# PASSAGE PROVIDED
+++
It explained that when the clients sell the final product to their customers, the loan will convert to the finance provider’s established invoice finance product.
The new trade product will support client retention, increase revenue and margin from existing clients, and enhance Earlypay’s competitive market position for new business, Earlypay said.
It said in an ASX announcement that the demand for the product has exhausted its balance sheet capacity and the funds from the latest placement would allow Earlypay to grow the product without funding constraints.
Earlypay, which said it has been funding the trade finance product on its balance sheet throughout the trial, will continue to fund it on balance sheet until it establishes an anticipated new $50-million warehouse facility in the near term to further support the expansion of the trade finance and invoice finance products.
The new warehouse facility is expected to commence in three months, at which time Earlypay will move its trade finance clients into the warehouse, it said.
It added that once the proposed warehouse facility is complete, it expects the majority of cash to be released back onto the balance sheet.
This will release cash that will be used to repay remaining expensive bonds (current balance of around $20 million at 8 per cent interest), optimise warehouse funding structures, and/or explore potential acquisition opportunities, according to the finance provider.
+++
# SUPPLIED INFORMATION

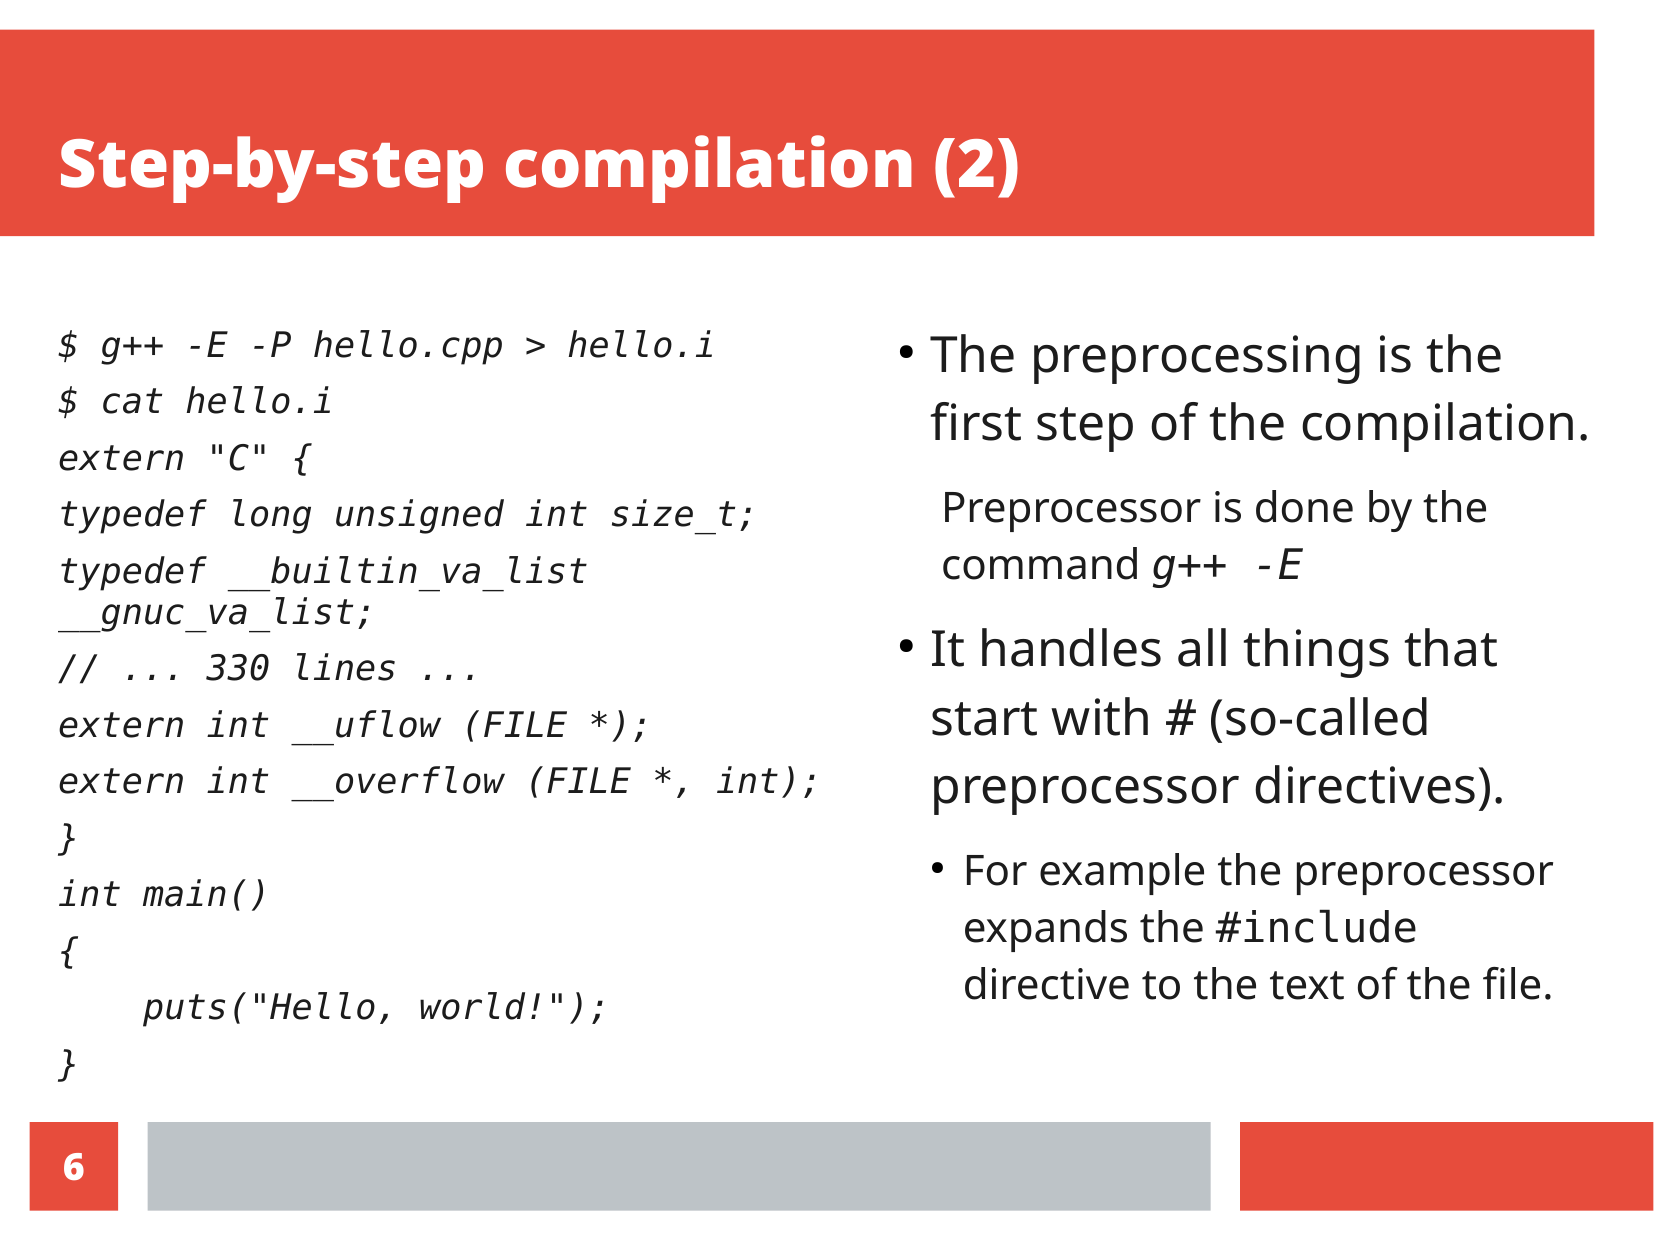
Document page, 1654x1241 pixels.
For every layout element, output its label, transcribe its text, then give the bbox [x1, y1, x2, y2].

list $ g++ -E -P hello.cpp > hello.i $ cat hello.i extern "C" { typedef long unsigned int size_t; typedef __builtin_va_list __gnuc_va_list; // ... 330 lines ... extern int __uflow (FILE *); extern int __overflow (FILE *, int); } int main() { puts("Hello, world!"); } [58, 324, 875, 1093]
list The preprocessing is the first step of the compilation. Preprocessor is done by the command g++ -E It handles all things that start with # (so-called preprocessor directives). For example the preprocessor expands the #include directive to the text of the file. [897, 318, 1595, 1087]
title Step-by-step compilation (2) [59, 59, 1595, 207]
+++
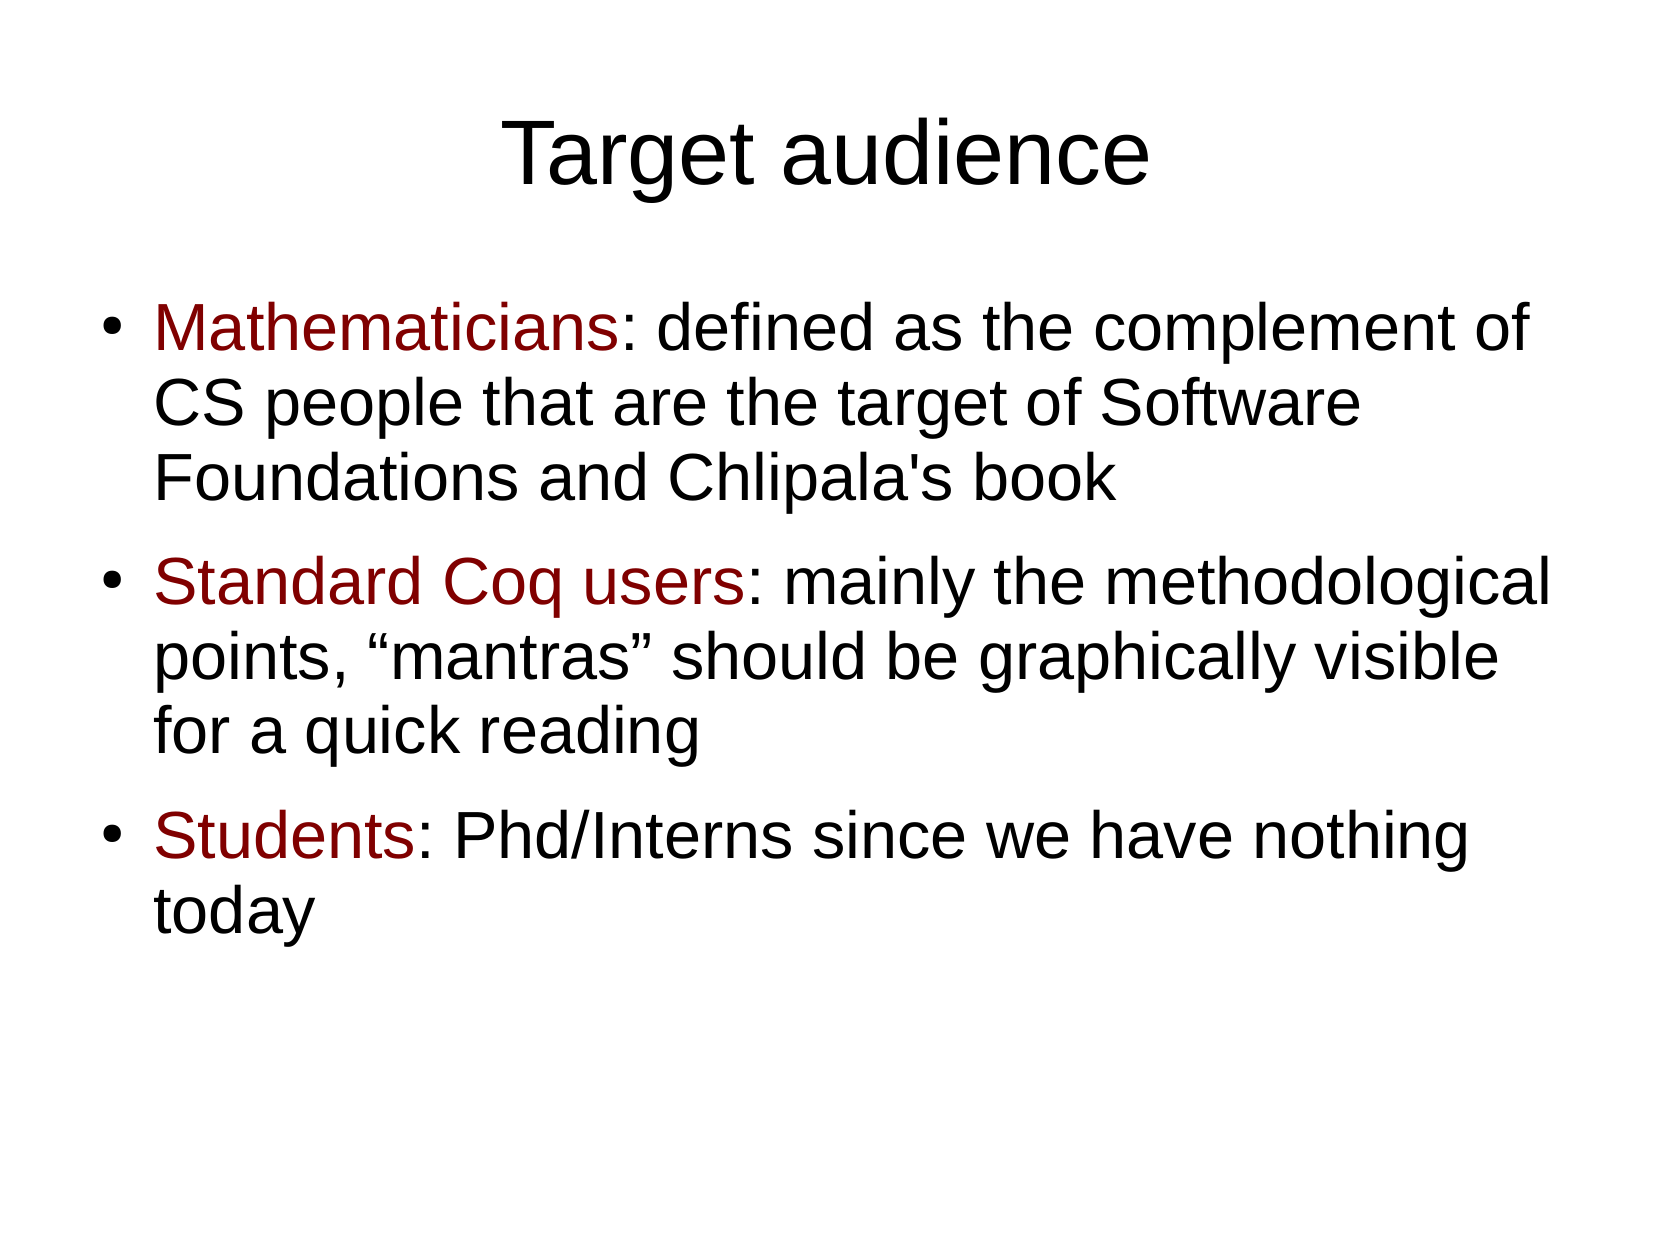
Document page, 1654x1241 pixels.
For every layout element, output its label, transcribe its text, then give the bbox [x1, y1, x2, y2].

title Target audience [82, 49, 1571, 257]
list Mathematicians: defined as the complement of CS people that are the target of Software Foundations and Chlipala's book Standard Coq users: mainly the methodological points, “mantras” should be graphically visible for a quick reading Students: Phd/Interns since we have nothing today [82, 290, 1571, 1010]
+++
According to the Earlypay passage, what benefits will the new trade product bring? List every one. Rely only on the passage about Earlypay for what comes next.

# TASK RESPONSE
- Support client retention
- Increase revenue and margin from existing clients
- Enhance Earlypay's competitive market position for new business